## [Records provided]

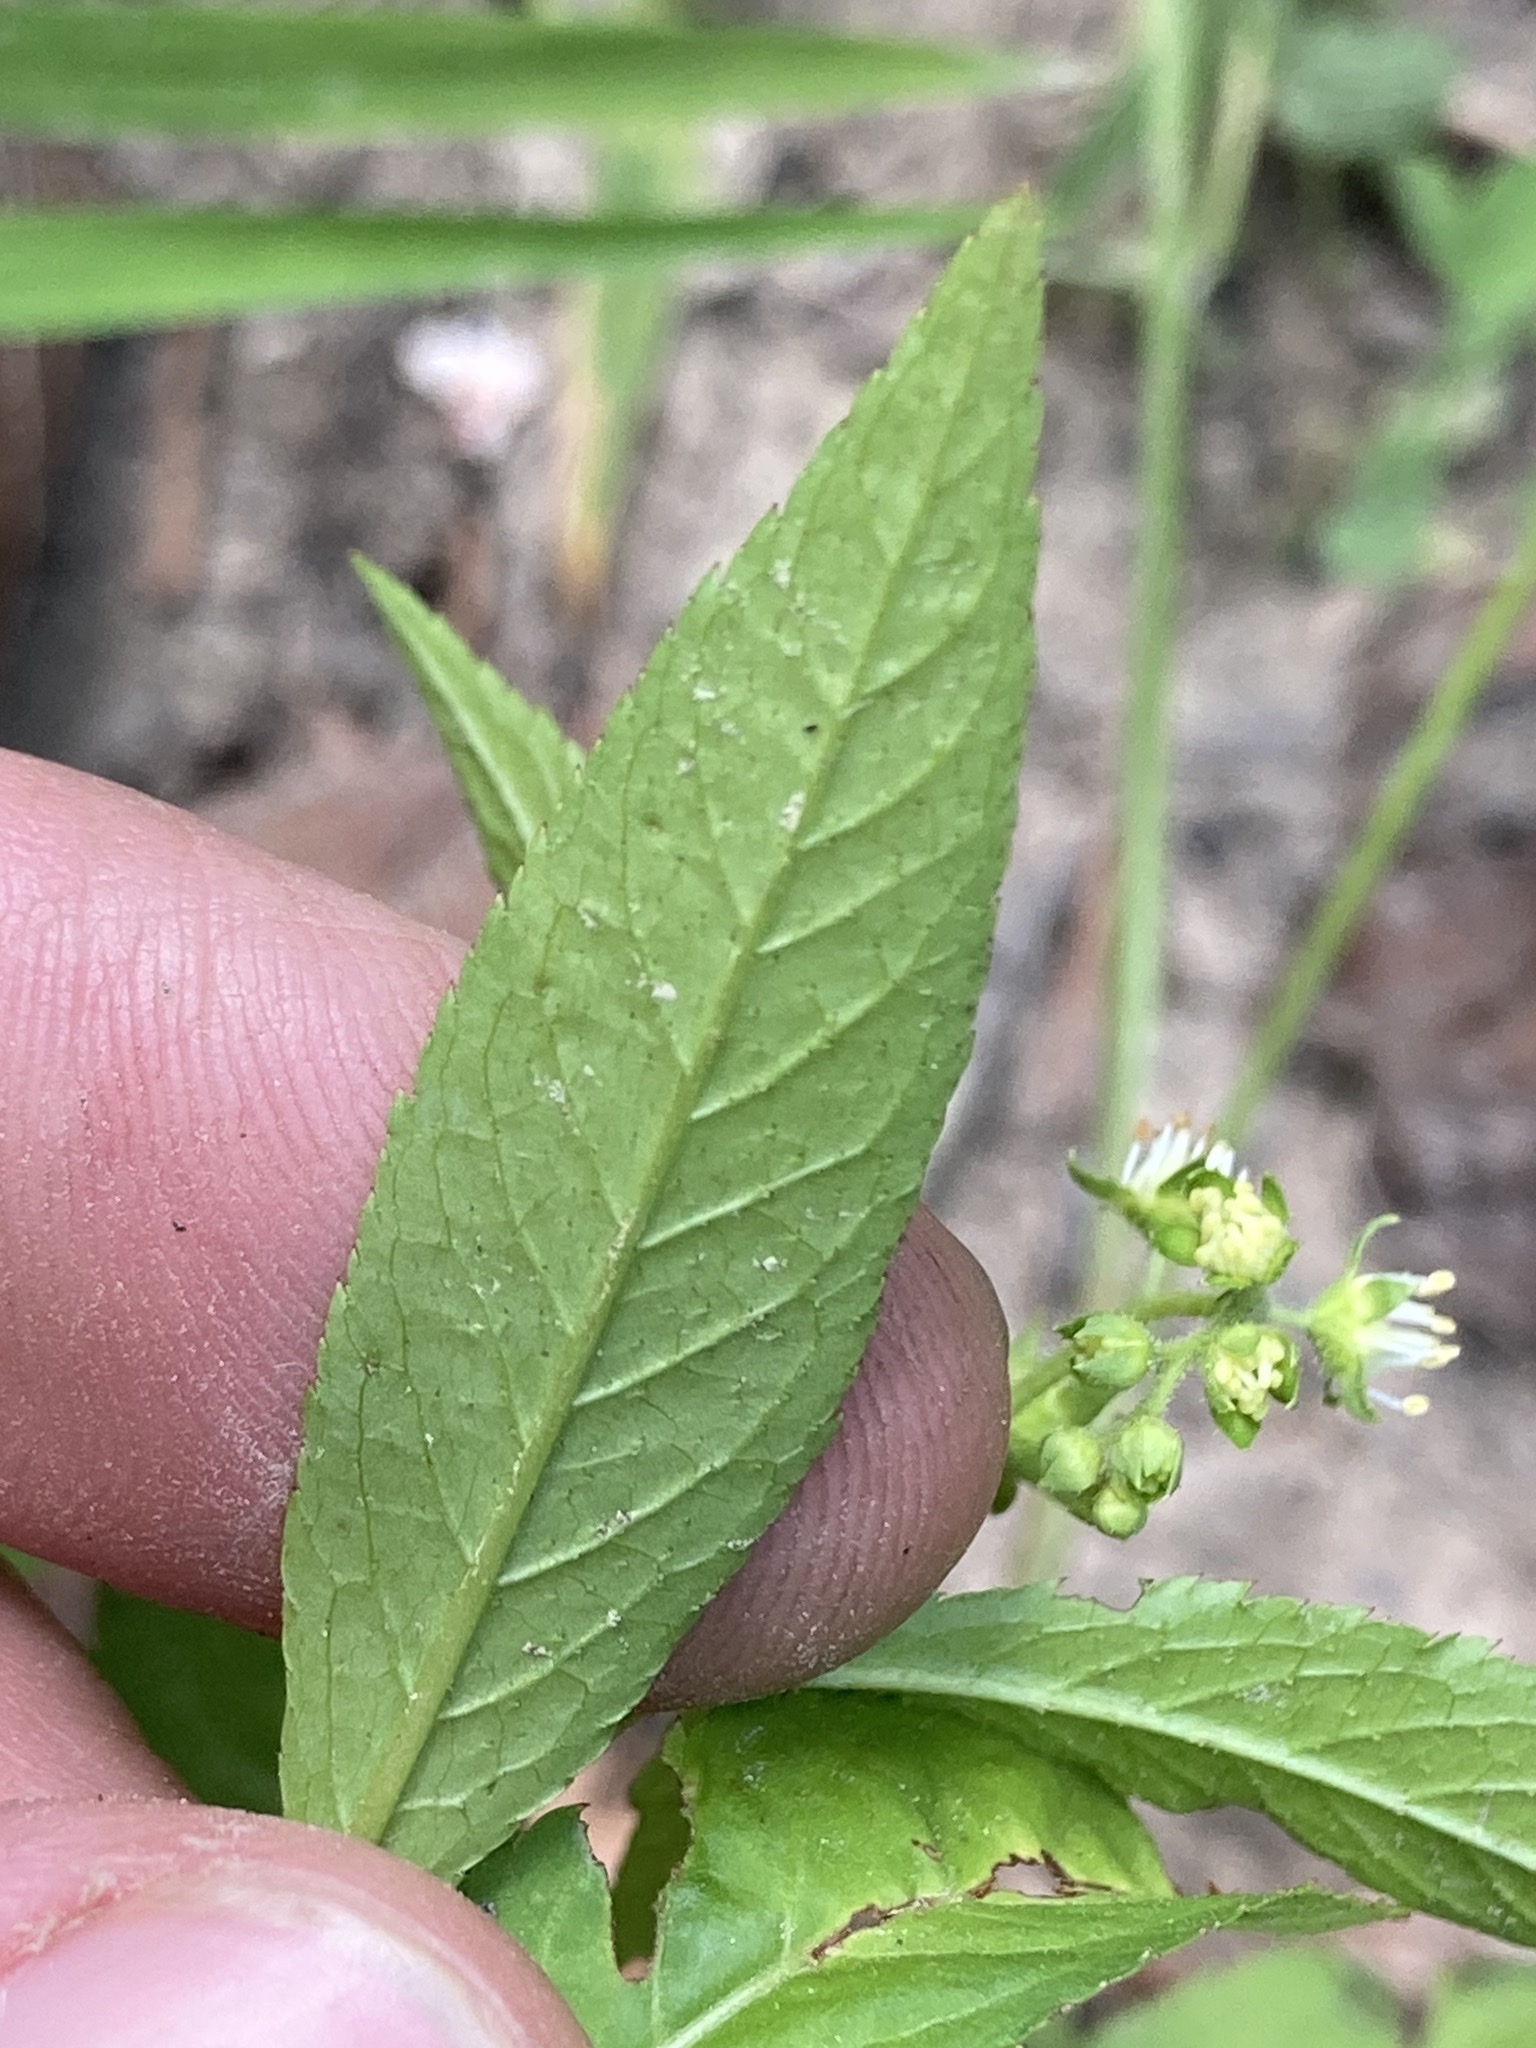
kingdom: Plantae
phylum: Tracheophyta
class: Magnoliopsida
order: Saxifragales
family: Penthoraceae
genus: Penthorum
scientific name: Penthorum sedoides
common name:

## [What is needed]
Write out the listing above again line for line, leaving out the picture.

## [Expected output]
kingdom: Plantae
phylum: Tracheophyta
class: Magnoliopsida
order: Saxifragales
family: Penthoraceae
genus: Penthorum
scientific name: Penthorum sedoides
common name:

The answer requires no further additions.